Cupertino Andrea, Shin Dongil, Guo Leo, Steeneken Peter G, Bessa Miguel A, Norte Richard A
Department of Precision and Microsystems Engineering, Delft University of Technology, Mekelweg 2, 2628 CD, Delft, The Netherlands.
Department of Materials Science and Engineering, Delft University of Technology, Mekelweg 2, 2628 CD, Delft, The Netherlands.
Nat Commun. 2024 May 18;15(1):4255. doi: 10.1038/s41467-024-48183-7.
High-aspect-ratio mechanical resonators are pivotal in precision sensing, from macroscopic gravitational wave detectors to nanoscale acoustics. However, fabrication challenges and high computational costs have limited the length-to-thickness ratio of these devices, leaving a largely unexplored regime in nano-engineering. We present nanomechanical resonators that extend centimeters in length yet retain nanometer thickness. We explore this expanded design space using an optimization approach which judiciously employs fast millimeter-scale simulations to steer the more computationally intensive centimeter-scale design optimization.
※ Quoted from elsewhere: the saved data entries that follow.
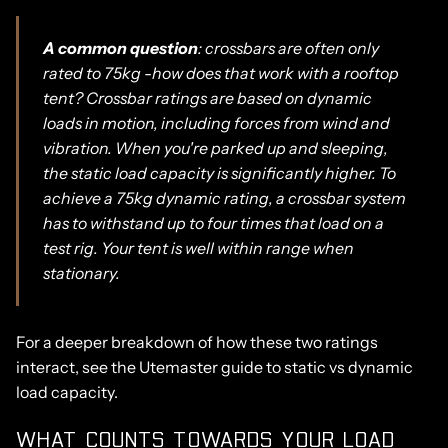
A common question
: crossbars are often only
rated to 75kg -how does that work with a rooftop
tent? Crossbar ratings are based on dynamic
loads in motion, including forces from wind and
vibration. When you're parked up and sleeping,
the static load capacity is significantly higher. To
achieve a 75kg dynamic rating, a crossbar system
has to withstand up to four times that load on a
test rig. Your tent is well within range when
stationary.
For a deeper breakdown of how these two ratings
interact, see the
Utemaster guide to static vs dynamic
load capacity.
WHAT COUNTS TOWARDS YOUR LOAD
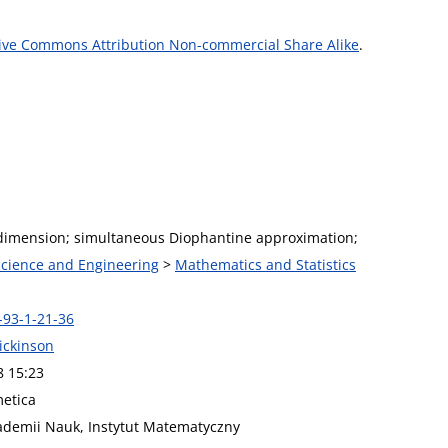
ive Commons Attribution Non-commercial Share Alike
.
dimension; simultaneous Diophantine approximation;
 Science and Engineering
>
Mathematics and Statistics
-93-1-21-36
ickinson
8 15:23
metica
kademii Nauk, Instytut Matematyczny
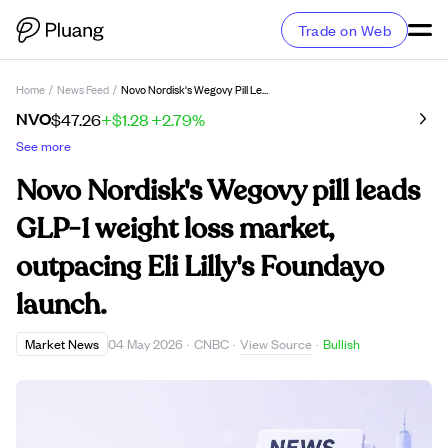
Trade on Web
Home
/
News Feed
/
Novo Nordisk's Wegovy Pill Leads GLP-1 Weight Loss Market, Outpacing Eli Lilly's Foundayo Launch.
NVO
$47.26
+$1.28
+2.79%
See more
Novo Nordisk's Wegovy pill leads
GLP-1 weight loss market,
outpacing Eli Lilly's Foundayo
launch.
View Source
Market News
04 May 2026
·
CNBC
·
·
Bullish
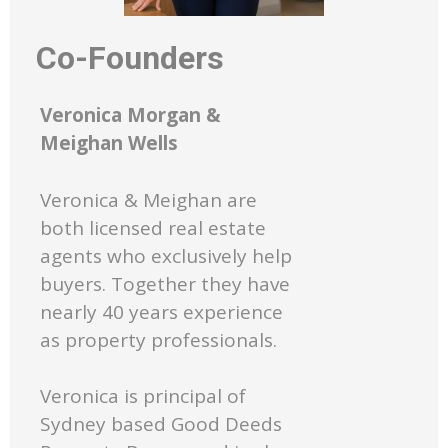
Co-Founders
Veronica Morgan &
Meighan Wells
Veronica & Meighan are
both licensed real estate
agents who exclusively help
buyers. Together they have
nearly 40 years experience
as property professionals.
Veronica is principal of
Sydney based Good Deeds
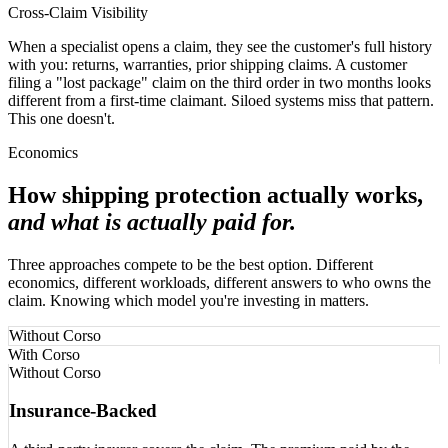
Cross-Claim Visibility
When a specialist opens a claim, they see the customer's full history
with you: returns, warranties, prior shipping claims. A customer
filing a "lost package" claim on the third order in two months looks
different from a first-time claimant. Siloed systems miss that pattern.
This one doesn't.
Economics
How shipping protection actually works,
and what is actually paid for.
Three approaches compete to be the best option. Different
economics, different workloads, different answers to who owns the
claim. Knowing which model you're investing in matters.
Without Corso
With Corso
Without Corso
Insurance-Backed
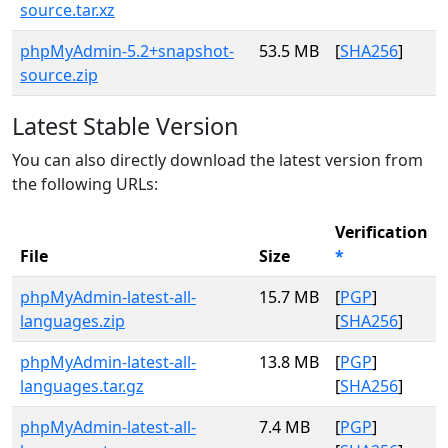
source.tar.xz
phpMyAdmin-5.2+snapshot-
53.5 MB
[
SHA256
]
source.zip
Latest Stable Version
You can also directly download the latest version from
the following URLs:
Verification
File
Size
*
phpMyAdmin-latest-all-
15.7 MB
[
PGP
]
languages.zip
[
SHA256
]
phpMyAdmin-latest-all-
13.8 MB
[
PGP
]
languages.tar.gz
[
SHA256
]
phpMyAdmin-latest-all-
7.4 MB
[
PGP
]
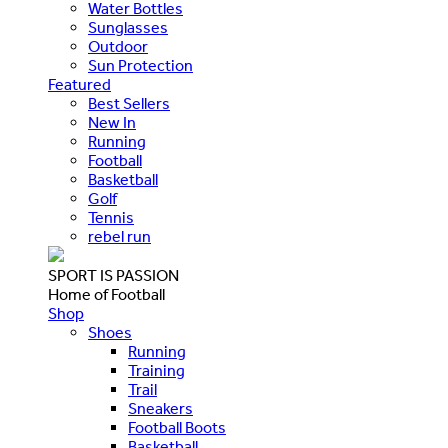
Water Bottles
Sunglasses
Outdoor
Sun Protection
Featured
Best Sellers
New In
Running
Football
Basketball
Golf
Tennis
rebel run
SPORT IS PASSION
Home of Football
Shop
Shoes
Running
Training
Trail
Sneakers
Football Boots
Basketball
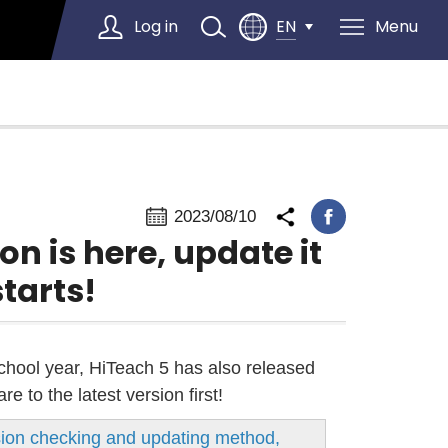
Log in
Menu
EN
Select Language
▼
2023/08/10
on is here, update it
tarts!
school year, HiTeach 5 has also released
 to the latest version first!
rsion checking and updating method,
By employing delicate nanofabrication techniques, our approach ensures high-yield realization, experimentally confirming room-temperature quality factors close to theoretical predictions. The synergy between nanofabrication, design optimization guided by machine learning, and precision engineering opens a solid-state path to room-temperature quality factors approaching 10 billion at kilohertz mechanical frequencies - comparable to the performance of leading cryogenic resonators and levitated nanospheres, even under significantly less stringent temperature and vacuum conditions.
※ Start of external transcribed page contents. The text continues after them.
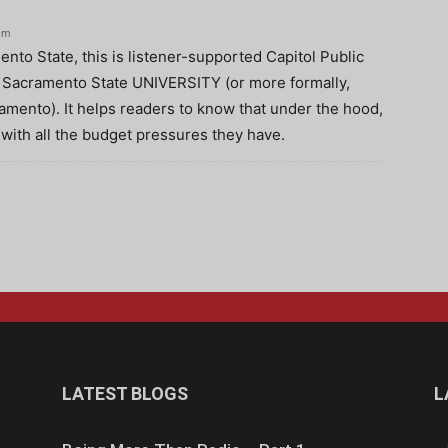
pm
nto State, this is listener-supported Capitol Public
is Sacramento State UNIVERSITY (or more formally,
ramento). It helps readers to know that under the hood,
, with all the budget pressures they have.
LATEST BLOGS
L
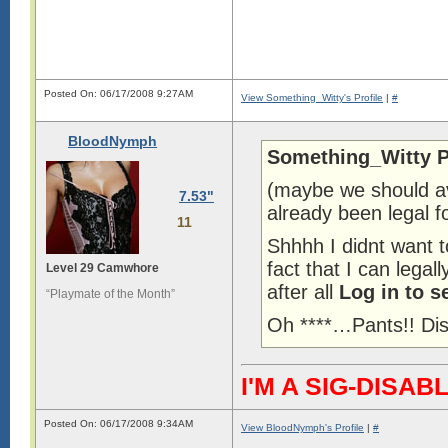
Posted On: 06/17/2008 9:27AM
View Something_Witty's Profile
|
#
BloodNymph
Something_Witty P
(maybe we should av
7.53"
already been legal f
11
Shhhh I didnt want 
fact that I can lega
Level 29 Camwhore
after all
Log in to s
“Playmate of the Month”
Oh ****…Pants!! Di
I'M A SIG-DIS
Posted On: 06/17/2008 9:34AM
View BloodNymph's Profile
|
#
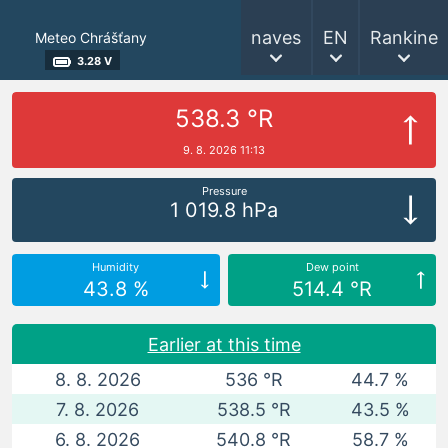
naves
EN
Rankine
Meteo Chrášťany
3.28 V
538.3 °R
9. 8. 2026 11:13
Pressure
1 019.8 hPa
Humidity
Dew point
43.8 %
514.4 °R
Earlier at this time
8. 8. 2026
536 °R
44.7 %
7. 8. 2026
538.5 °R
43.5 %
6. 8. 2026
540.8 °R
58.7 %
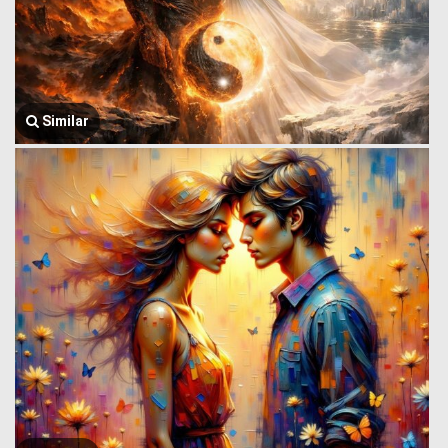
Similar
从宏观引力波探测器到纳米尺度声学,高纵横比机械谐振器在精密传感中起着关键作用。然而,制造挑战和高计算成本限制了这些器件的长度与厚度比,在纳米工程领域留下了一个很大程度上未被探索的区域。我们展示了长度延伸至厘米级但仍保持纳米级厚度的纳米机械谐振器。我们使用一种优化方法探索这个扩展的设计空间,该方法明智地采用快速毫米级模拟来引导计算量更大的厘米级设计优化。通过采用精细的纳米制造技术,我们的方法确保了高产量实现,实验证实室温品质因数接近理论预测。纳米制造、由机器学习引导的设计优化和精密工程之间的协同作用,为在千赫兹机械频率下实现接近100亿的室温品质因数开辟了一条固态途径——即使在远不那么严格的温度和真空条件下,其性能也可与领先的低温谐振器和悬浮纳米球相媲美。